In Canada, canapa e cannabis rappresentano un business economicamente forte, tanto da giocare un ruolo rilevantissimo in borsa. Cosa ha il Canada di diverso (ovviamente facendo le debite proporzioni) dall’Italia e dall’Europa? 

Una questione molto rilevante è la centralizzazione della produzione in filiera, concentrata intorno a poche aziende controllate e localizzate in una determinata area geografica. Le aziende gestiscono la trasformazione e la commercializzazione del prodotto, permettendo di avere una forte economia di scala e dando al mercato della canapa il valore aggiunto necessario per raggiungere determinati obiettivi di produzione. In Italia, il contesto è al momento molto più frammentato, con centinaia di piccole aziende sparse in tutto il territorio che, essendo poco strutturate, non riescono ad ottenere l’efficienza produttiva canadese. Va però chiarita anche un’altra questione. Il Canada è stato il primo Paese del G7 che ha regolamentato sia l’uso medico sia ricreativo della canapa – negli Stati Uniti questo non è regolamentato a livello federale ma solo a livello dei singoli Stati. Questo ha permesso al Canada di diventare il primo esportatore globale di cannabis e canapa medica, grazie alla propria regolamentazione statale che ha permesso di esportare il prodotto nazionale in tutti gli altri Stati dove l’uso medicinale è stato regolamentato, soprattutto America Latina, Nord America ed Europa. In Italia abbiamo un mercato medico della canapa che può raggiungere miliardi di euro, però devono essere fatte scelte precise con un piano nazionale, fornendo, per esempio, licenze a chi decide di produrre cannabis medica e permettendo di avere accesso a capitali e investimenti. Le competenze ci sono, ma manca la scelta politica.

Le prospettive di mercato in Europa da qui ai prossimi 5 anni quali sono?

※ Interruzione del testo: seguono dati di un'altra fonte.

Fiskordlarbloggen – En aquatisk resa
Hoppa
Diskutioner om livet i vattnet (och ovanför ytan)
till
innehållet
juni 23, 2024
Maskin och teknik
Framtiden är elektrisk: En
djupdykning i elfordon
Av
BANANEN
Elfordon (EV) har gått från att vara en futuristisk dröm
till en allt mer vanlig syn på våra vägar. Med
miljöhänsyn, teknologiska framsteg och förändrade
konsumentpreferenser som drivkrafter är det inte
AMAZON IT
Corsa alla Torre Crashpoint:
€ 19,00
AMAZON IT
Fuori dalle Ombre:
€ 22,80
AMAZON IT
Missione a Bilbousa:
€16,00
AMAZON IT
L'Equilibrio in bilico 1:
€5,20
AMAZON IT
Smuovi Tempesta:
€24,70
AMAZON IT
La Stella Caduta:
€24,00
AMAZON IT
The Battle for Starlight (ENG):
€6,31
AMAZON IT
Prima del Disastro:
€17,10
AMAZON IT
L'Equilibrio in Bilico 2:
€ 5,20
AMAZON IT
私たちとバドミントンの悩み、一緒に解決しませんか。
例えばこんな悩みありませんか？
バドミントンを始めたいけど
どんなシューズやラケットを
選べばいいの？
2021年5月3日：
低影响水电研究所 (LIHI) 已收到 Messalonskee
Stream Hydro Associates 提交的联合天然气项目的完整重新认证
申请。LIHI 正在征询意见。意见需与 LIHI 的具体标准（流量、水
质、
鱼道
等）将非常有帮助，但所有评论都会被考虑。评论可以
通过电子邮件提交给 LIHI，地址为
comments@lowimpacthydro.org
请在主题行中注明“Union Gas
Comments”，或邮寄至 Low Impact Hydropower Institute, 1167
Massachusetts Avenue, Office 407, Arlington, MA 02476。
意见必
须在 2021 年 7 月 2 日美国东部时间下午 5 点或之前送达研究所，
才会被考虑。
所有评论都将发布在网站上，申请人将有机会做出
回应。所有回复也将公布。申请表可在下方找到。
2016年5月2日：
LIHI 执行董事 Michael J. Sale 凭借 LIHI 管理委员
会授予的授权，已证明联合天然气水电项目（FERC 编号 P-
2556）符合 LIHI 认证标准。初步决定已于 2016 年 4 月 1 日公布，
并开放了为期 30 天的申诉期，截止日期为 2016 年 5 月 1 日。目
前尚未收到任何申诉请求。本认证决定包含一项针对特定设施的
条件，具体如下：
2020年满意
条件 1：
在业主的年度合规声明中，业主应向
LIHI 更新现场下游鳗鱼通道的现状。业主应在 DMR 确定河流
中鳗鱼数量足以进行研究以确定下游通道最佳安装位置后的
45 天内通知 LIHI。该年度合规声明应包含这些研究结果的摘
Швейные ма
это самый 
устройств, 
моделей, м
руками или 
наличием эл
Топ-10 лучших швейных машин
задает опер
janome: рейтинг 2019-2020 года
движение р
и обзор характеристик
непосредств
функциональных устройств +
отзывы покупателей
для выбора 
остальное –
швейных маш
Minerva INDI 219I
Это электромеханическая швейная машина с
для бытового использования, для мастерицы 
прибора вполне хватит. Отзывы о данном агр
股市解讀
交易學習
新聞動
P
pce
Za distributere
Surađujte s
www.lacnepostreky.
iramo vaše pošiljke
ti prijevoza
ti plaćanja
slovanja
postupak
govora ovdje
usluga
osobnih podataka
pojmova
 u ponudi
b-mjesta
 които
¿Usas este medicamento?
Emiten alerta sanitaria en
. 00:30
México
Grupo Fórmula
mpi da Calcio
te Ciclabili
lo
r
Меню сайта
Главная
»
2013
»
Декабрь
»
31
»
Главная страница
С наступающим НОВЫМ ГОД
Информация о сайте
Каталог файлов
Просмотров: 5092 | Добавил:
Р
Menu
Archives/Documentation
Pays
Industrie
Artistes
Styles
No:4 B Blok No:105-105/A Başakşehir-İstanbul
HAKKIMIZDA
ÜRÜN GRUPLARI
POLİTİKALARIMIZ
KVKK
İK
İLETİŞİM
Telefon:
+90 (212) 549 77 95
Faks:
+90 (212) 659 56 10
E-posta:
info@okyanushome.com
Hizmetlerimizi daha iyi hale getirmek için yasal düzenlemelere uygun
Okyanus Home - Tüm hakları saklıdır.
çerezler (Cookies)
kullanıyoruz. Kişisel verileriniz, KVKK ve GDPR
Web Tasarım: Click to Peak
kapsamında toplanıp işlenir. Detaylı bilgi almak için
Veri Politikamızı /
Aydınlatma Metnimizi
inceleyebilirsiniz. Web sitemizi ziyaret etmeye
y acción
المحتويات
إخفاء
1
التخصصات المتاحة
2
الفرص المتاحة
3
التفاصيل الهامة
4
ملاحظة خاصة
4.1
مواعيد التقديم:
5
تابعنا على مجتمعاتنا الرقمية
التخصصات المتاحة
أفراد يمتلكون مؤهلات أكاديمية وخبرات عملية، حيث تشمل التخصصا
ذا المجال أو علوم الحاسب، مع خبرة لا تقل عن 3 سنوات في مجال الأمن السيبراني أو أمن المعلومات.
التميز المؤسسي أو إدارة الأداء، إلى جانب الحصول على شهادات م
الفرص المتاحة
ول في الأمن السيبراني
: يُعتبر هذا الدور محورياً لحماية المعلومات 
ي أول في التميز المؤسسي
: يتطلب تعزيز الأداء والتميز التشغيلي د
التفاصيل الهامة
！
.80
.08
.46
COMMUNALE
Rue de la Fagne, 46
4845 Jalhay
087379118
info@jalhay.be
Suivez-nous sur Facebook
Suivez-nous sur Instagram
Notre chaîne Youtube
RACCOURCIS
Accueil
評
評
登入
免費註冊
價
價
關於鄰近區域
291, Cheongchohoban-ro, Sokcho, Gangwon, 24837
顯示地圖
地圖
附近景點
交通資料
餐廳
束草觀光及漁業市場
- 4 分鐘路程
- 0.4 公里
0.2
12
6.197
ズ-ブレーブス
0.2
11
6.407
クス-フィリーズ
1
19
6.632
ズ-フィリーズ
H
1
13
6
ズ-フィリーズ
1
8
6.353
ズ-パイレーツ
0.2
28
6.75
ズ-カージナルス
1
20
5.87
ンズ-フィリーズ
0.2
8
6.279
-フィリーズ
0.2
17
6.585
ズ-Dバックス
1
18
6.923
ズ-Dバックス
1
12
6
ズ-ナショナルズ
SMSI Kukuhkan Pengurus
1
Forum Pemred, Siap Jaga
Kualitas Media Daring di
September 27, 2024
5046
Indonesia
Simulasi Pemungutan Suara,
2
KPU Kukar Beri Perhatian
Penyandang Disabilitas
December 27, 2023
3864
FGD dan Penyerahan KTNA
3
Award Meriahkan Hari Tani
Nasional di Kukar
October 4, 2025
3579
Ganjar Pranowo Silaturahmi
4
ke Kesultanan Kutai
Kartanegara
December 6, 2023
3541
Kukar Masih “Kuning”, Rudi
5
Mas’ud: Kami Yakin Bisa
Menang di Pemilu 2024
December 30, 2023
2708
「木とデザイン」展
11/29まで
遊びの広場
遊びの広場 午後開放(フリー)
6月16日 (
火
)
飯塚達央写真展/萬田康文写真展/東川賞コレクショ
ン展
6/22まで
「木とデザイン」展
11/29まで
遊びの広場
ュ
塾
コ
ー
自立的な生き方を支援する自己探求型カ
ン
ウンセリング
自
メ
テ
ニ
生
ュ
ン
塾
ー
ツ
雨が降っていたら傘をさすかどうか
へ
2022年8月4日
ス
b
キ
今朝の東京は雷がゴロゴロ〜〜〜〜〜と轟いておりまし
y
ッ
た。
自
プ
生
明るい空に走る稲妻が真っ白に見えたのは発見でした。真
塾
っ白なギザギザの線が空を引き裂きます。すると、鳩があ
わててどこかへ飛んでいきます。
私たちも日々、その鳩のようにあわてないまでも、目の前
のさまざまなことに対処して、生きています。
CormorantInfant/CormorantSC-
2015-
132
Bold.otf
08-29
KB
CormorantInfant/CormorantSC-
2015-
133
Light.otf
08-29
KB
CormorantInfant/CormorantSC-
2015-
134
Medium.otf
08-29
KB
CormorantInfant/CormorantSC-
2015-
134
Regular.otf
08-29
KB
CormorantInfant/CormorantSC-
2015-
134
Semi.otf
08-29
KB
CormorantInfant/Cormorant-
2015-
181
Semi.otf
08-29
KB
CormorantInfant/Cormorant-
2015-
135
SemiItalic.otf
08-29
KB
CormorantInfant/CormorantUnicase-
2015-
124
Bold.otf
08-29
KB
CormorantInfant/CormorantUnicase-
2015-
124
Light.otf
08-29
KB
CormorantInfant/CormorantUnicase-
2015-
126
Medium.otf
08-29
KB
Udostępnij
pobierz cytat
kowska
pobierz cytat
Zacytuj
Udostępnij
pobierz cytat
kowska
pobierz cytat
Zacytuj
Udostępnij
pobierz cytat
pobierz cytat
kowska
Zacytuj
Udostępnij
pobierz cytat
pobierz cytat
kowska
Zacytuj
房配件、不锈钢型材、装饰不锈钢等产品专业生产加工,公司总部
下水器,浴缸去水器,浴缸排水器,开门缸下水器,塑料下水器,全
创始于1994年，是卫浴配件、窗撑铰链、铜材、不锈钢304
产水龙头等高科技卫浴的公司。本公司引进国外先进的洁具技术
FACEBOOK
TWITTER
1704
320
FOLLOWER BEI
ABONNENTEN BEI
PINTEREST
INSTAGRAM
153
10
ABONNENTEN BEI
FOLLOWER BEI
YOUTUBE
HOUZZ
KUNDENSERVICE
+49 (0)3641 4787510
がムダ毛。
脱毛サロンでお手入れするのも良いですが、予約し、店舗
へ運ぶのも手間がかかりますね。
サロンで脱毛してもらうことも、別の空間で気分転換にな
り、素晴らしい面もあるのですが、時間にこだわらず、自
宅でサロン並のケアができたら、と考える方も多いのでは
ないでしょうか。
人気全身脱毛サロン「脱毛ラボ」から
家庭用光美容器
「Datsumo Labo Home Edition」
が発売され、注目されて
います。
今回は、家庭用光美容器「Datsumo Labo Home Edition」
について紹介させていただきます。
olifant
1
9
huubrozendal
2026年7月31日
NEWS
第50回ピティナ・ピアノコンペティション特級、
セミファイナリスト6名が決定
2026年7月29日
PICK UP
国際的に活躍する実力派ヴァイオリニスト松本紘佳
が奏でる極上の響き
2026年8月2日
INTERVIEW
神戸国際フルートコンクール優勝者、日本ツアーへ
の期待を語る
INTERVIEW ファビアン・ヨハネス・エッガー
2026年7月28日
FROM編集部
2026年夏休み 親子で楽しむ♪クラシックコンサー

Le prospettive sono in forte aumento, però bisogna analizzare i vari segmenti di mercato che si vogliono identificare. Per quanto concerne gli estratti di CBD, ci sarà una fortissima espansione del mercato che permetterà al settore di arrivare ad una valutazione di fatturato di centinaia di milioni di euro, soprattutto se continuerà – come sembra – la legittimazione delle proprietà terapeutiche a livello internazionale. Anche il ramo dell’agroalimentare conoscerà un ulteriore sviluppo, tenendo presente, però, che cosa si deciderà in merito al limite del THC a livello europeo. Se si guarda il panorama completo dei vari segmenti di mercato, i dati degli ultimi mesi portano a pensare che ci sarà una crescita in generale per quanto riguarda la canapa e dei suoi derivati. Sul campo edilizio, invece, molto dipenderà dagli interventi che verranno fatti per la trasformazione della canapa e dalla creazione di consorzi per aree geografiche che permettano una produzione costante con costi competitivi. La cannabis light, d’altra parte, rappresenta un settore relativamente nuovo ma tutti gli indicatori fanno pensare ad una sostanziale crescita in tutti i Paesi in cui è stata adottata, come in Svizzera che in Italia, e anche in Stati che si apprestano oggi ad aprire a queso nuovo modello, come la Grecia. E in questo contesto, l’Italia giocherà un ruolo chiave all’interno della discussione europea, avendo la legislazione più avanzata a livello comunitario ed un contesto ambientale ottimale.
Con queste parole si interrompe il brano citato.